◆ Problem details: Could you output, word for word, only the lines from the line with "33. In October" to the end of the entries, including both ends? Omit the pictures.

◆ Page-level text extractions:
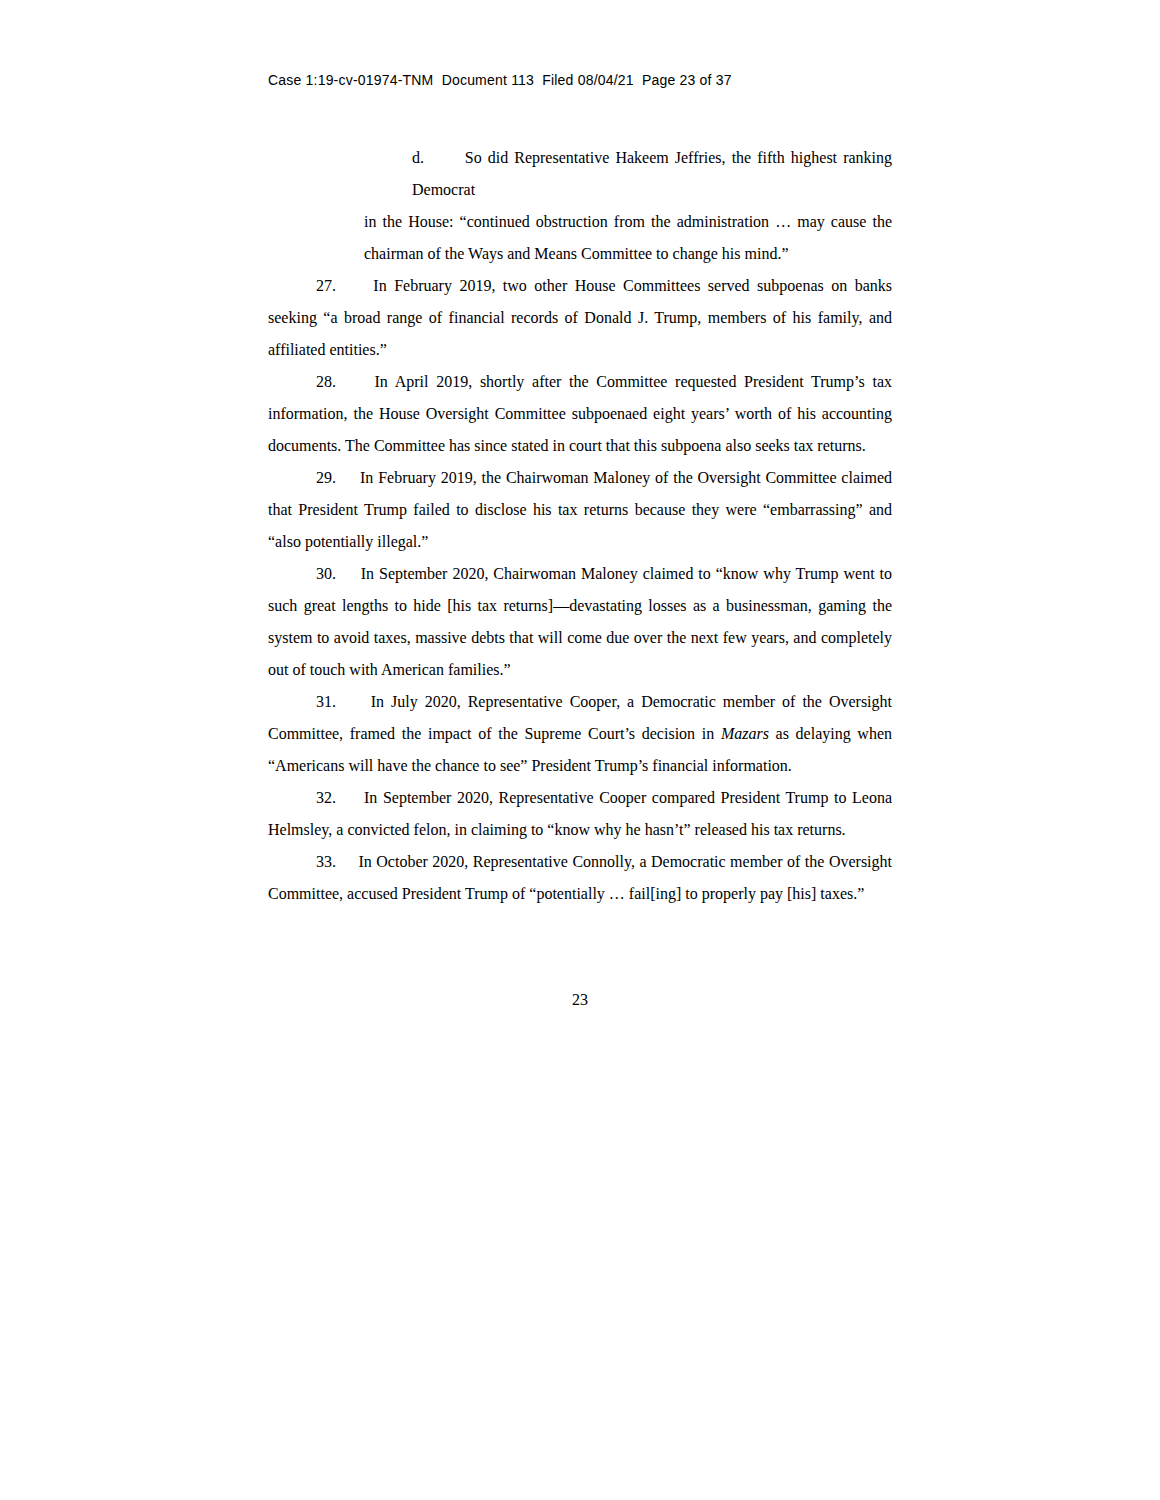Case 1:19-cv-01974-TNM Document 113 Filed 08/04/21 Page 23 of 37
d. So did Representative Hakeem Jeffries, the fifth highest ranking Democrat
in the House: “continued obstruction from the administration … may cause the chairman of the Ways and Means Committee to change his mind.”
27. In February 2019, two other House Committees served subpoenas on banks seeking “a broad range of financial records of Donald J. Trump, members of his family, and affiliated entities.”
28. In April 2019, shortly after the Committee requested President Trump’s tax information, the House Oversight Committee subpoenaed eight years’ worth of his accounting documents. The Committee has since stated in court that this subpoena also seeks tax returns.
29. In February 2019, the Chairwoman Maloney of the Oversight Committee claimed that President Trump failed to disclose his tax returns because they were “embarrassing” and “also potentially illegal.”
30. In September 2020, Chairwoman Maloney claimed to “know why Trump went to such great lengths to hide [his tax returns]—devastating losses as a businessman, gaming the system to avoid taxes, massive debts that will come due over the next few years, and completely out of touch with American families.”
31. In July 2020, Representative Cooper, a Democratic member of the Oversight Committee, framed the impact of the Supreme Court’s decision in Mazars as delaying when “Americans will have the chance to see” President Trump’s financial information.
32. In September 2020, Representative Cooper compared President Trump to Leona Helmsley, a convicted felon, in claiming to “know why he hasn’t” released his tax returns.
33. In October 2020, Representative Connolly, a Democratic member of the Oversight Committee, accused President Trump of “potentially … fail[ing] to properly pay [his] taxes.”
23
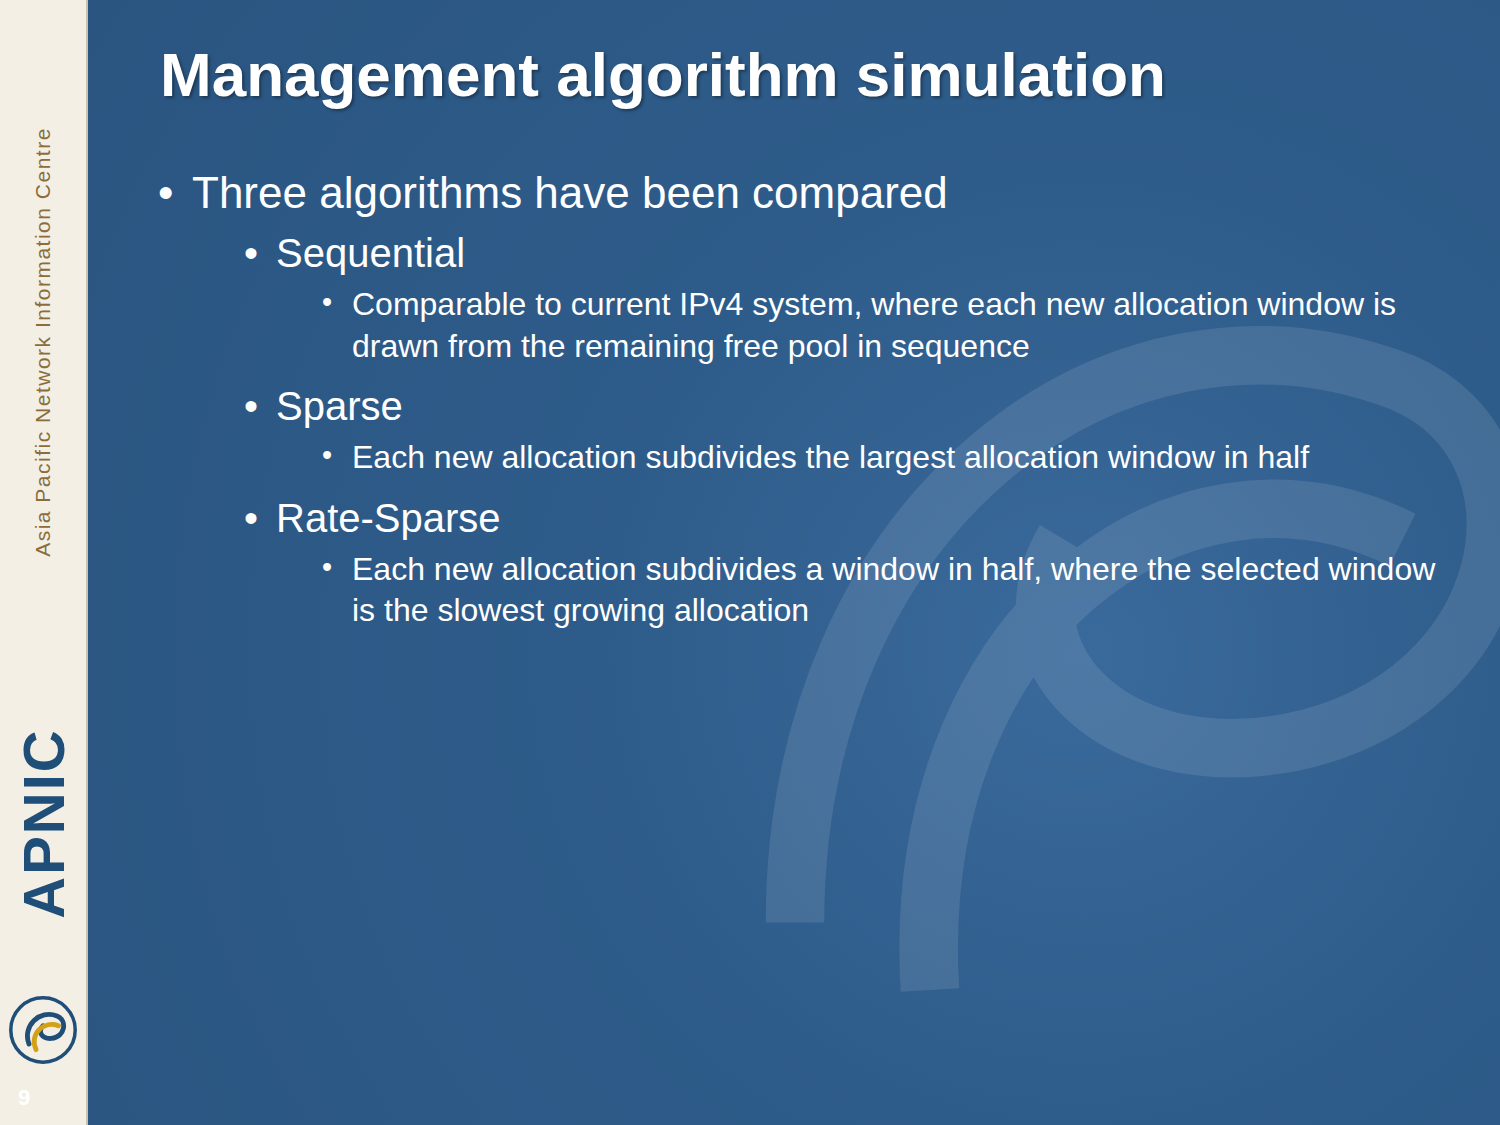Asia Pacific Network Information Centre
APNIC
9
Management algorithm simulation
Three algorithms have been compared
Sequential
Comparable to current IPv4 system, where each new allocation window is drawn from the remaining free pool in sequence
Sparse
Each new allocation subdivides the largest allocation window in half
Rate-Sparse
Each new allocation subdivides a window in half, where the selected window is the slowest growing allocation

◆ Answer below:
33. In October 2020, Representative Connolly, a Democratic member of the Oversight Committee, accused President Trump of “potentially … fail[ing] to properly pay [his] taxes.”
23
Asia Pacific Network Information Centre
APNIC
9
Management algorithm simulation
Three algorithms have been compared
Sequential
Comparable to current IPv4 system, where each new allocation window is drawn from the remaining free pool in sequence
Sparse
Each new allocation subdivides the largest allocation window in half
Rate-Sparse
Each new allocation subdivides a window in half, where the selected window is the slowest growing allocation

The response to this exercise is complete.